- Opportunity could be afoot with Business Development Companies (BDCs)
- BDCs offer attractive income opportunities since they are required to pay out 90% of income in form of dividends
- Smaller business have been forced to take loans from BDCs since financial crisis had regulators clamping down on traditional lenders
Business development companies (BDCs) were punished last year on fears of higher interest rates, leaving many trading below their net asset values while sending the Market Vectors BDC Income ETF (NYSEArca: BIZD) to a 12-month loss of 9.1%.
However, BIZD has climbed by roughly the same amount in just the past two weeks, indicating opportunity could be afoot with BDCs, a once beloved income-generating asset class. Rallying oil prices are also helping BDCs, which were previously seen as vulnerable to faltering crude prices, a case that some say was overstated.
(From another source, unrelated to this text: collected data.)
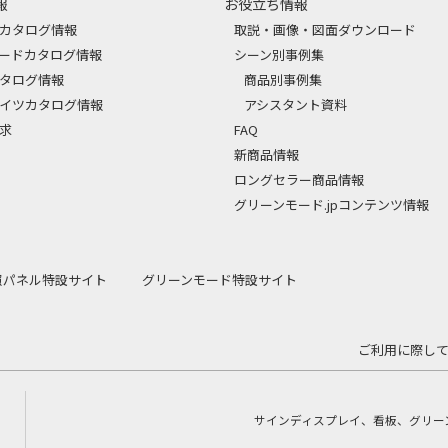
報
お役立ち情報
カタログ情報
取説・画像・図面ダウンロード
ードカタログ情報
シーン別事例集
タログ情報
商品別事例集
イツカタログ情報
アシスタント資料
求
FAQ
新商品情報
ロングセラー商品情報
グリーンモード.jpコンテンツ情報
内照パネル特設サイト
グリーンモード特設サイト
ご利用に際し
サインディスプレイ、看板、グリー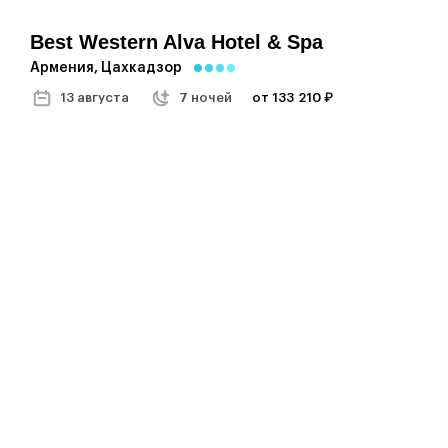
Best Western Alva Hotel & Spa
Армения, Цахкадзор
13 августа
7 ночей
от 133 210 ₽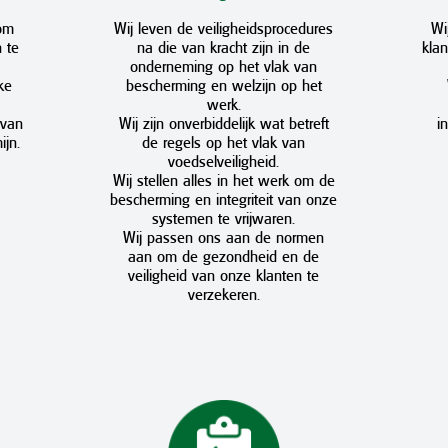
 om
Wij leven de veiligheidsprocedures
Wi
 te
na die van kracht zijn in de
klan
onderneming op het vlak van
ke
bescherming en welzijn op het
werk.
 van
Wij zijn onverbiddelijk wat betreft
i
ijn.
de regels op het vlak van
voedselveiligheid.
Wij stellen alles in het werk om de
bescherming en integriteit van onze
systemen te vrijwaren.
Wij passen ons aan de normen
aan om de gezondheid en de
veiligheid van onze klanten te
verzekeren.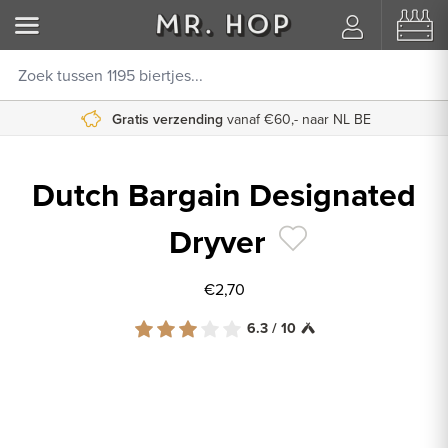
Gratis verzending
vanaf €60,- naar NL BE
Dutch Bargain Designated
Dryver
€2,70
6.3 / 10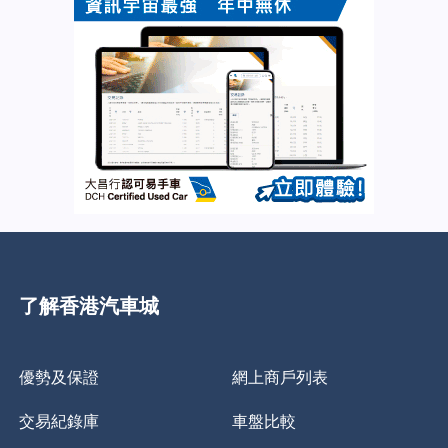
了解香港汽車城
優勢及保證
網上商戶列表
交易紀錄庫
車盤比較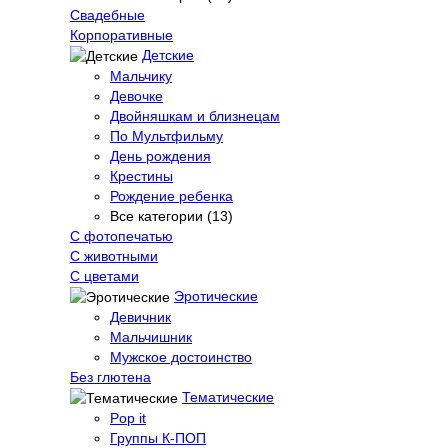
Свадебные
Корпоративные
Детские
Мальчику
Девочке
Двойняшкам и близнецам
По Мультфильму
День рождения
Крестины
Рождение ребенка
Все категории (13)
С фотопечатью
C животными
С цветами
Эротические
Девичник
Мальчишник
Мужское достоинство
Без глютена
Тематические
Pop it
Группы К-ПОП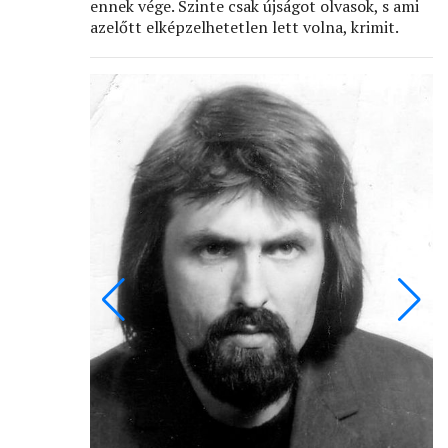
ennek vége. Szinte csak újságot olvasok, s ami
azelőtt elképzelhetetlen lett volna, krimit.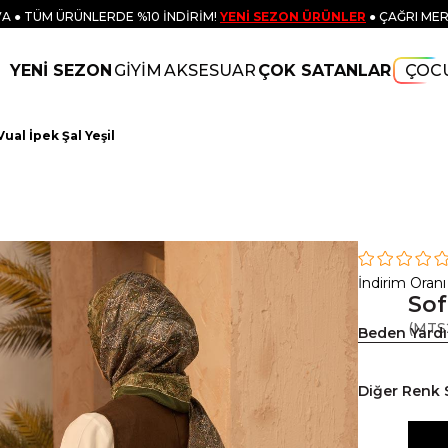
A ● TÜM ÜRÜNLERDE %10 İNDİRİM!
YENİ SEZON ÜRÜNLER
● ÇAĞRI MER
YENİ SEZON
GİYİM
AKSESUAR
ÇOK SATANLAR
ÇOC
Vual İpek Şal Yeşil
İndirim Oranı
Sof
(MTS
Beden Yard
Diğer Renk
Some analysts see BDCs being able to survive lower oil prices. BDCs offer attractive income opportunities since they are required to pay out 90% of income in form of dividends, a structure similar to what income investors find with real estate investment trusts (REITs).
The companies essentially help fund small $5 million to $100 million businesses. Ever since the financial crisis, regulators have clamped down on traditional lenders and made it harder for businesses to access public capital, which has forced smaller business to take loans from BDCs. [BDC ETFs for a Growing Economy, Attractive Yields]
“Business development companies (BDCs) have been hit hard in the past two years due to worries about rising rates and a slowing economy. Gregg Abella, portfolio manager at Investment Partners Asset Management, said the turn is at hand for the small business lending vehicles. ‘I like them for their forward yield, their discount to net asset value (NAV) and I’m a fan of them because they trade at a low multiple of their earnings,’ said Abella” in an interview with TheStreet.com.